▶ Collected data
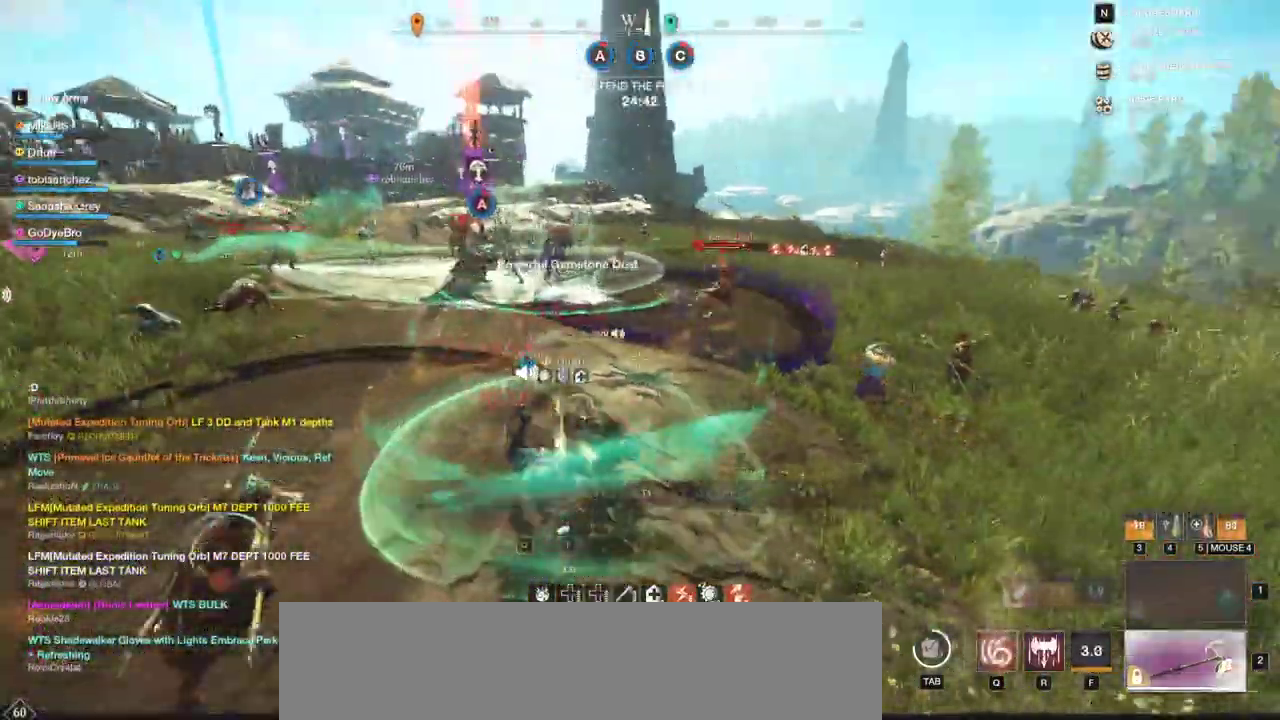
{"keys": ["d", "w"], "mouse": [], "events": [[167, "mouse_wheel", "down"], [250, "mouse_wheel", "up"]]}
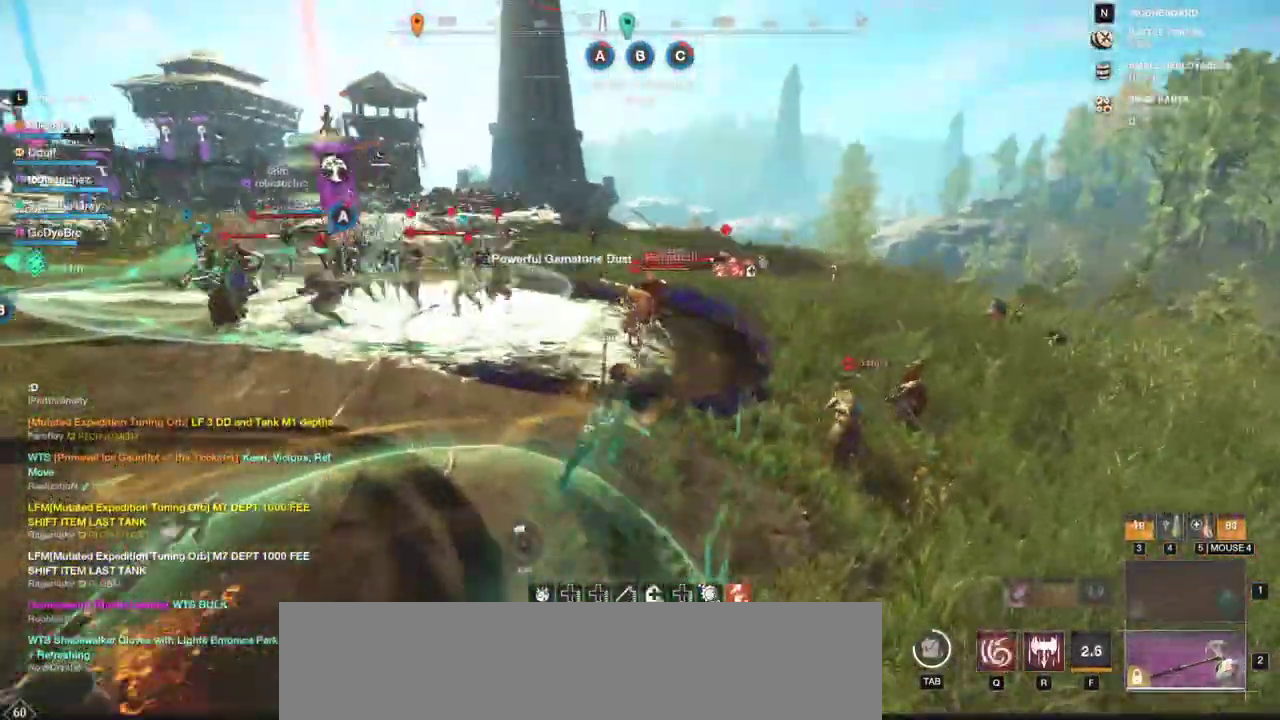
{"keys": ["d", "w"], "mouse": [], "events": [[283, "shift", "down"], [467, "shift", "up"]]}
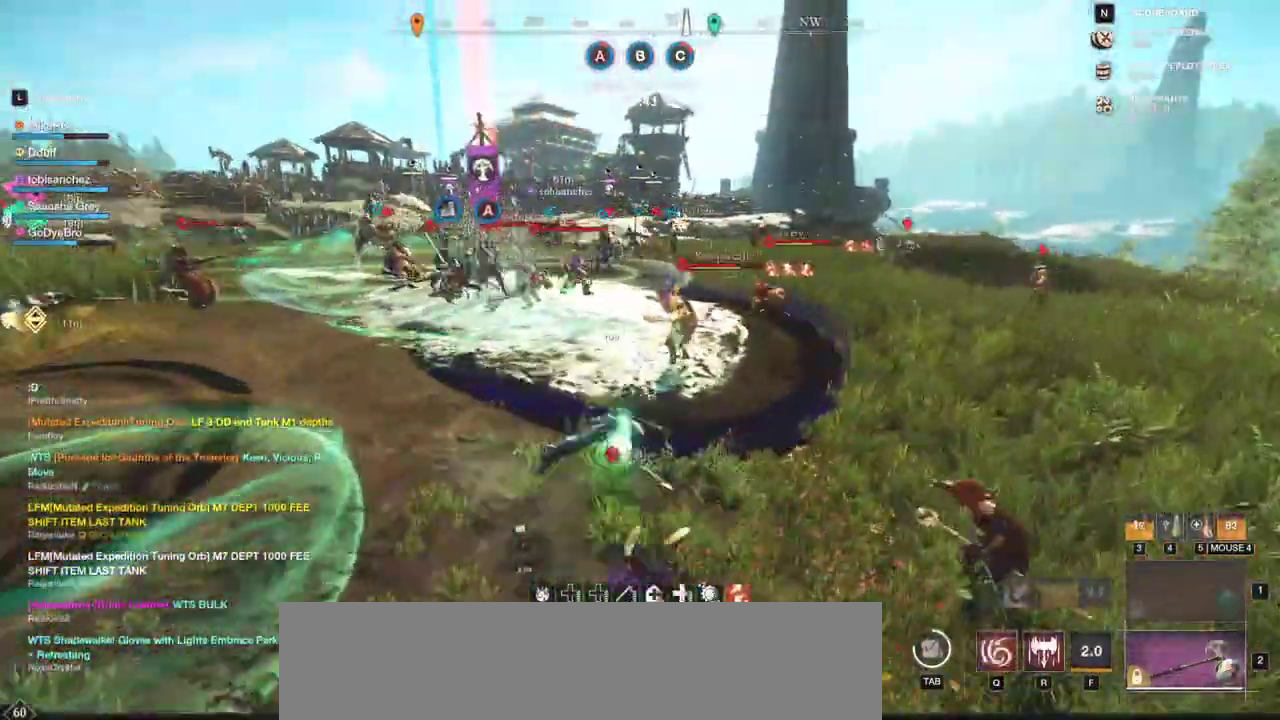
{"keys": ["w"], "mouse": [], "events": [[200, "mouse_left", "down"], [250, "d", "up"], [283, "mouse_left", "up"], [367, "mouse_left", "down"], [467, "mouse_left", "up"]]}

▶ Try it
Apart from the pictures, repeat the data above exactly.

▶ Final answer
{"keys": ["d", "w"], "mouse": [], "events": [[167, "mouse_wheel", "down"], [250, "mouse_wheel", "up"]]}
{"keys": ["d", "w"], "mouse": [], "events": [[283, "shift", "down"], [467, "shift", "up"]]}
{"keys": ["w"], "mouse": [], "events": [[200, "mouse_left", "down"], [250, "d", "up"], [283, "mouse_left", "up"], [367, "mouse_left", "down"], [467, "mouse_left", "up"]]}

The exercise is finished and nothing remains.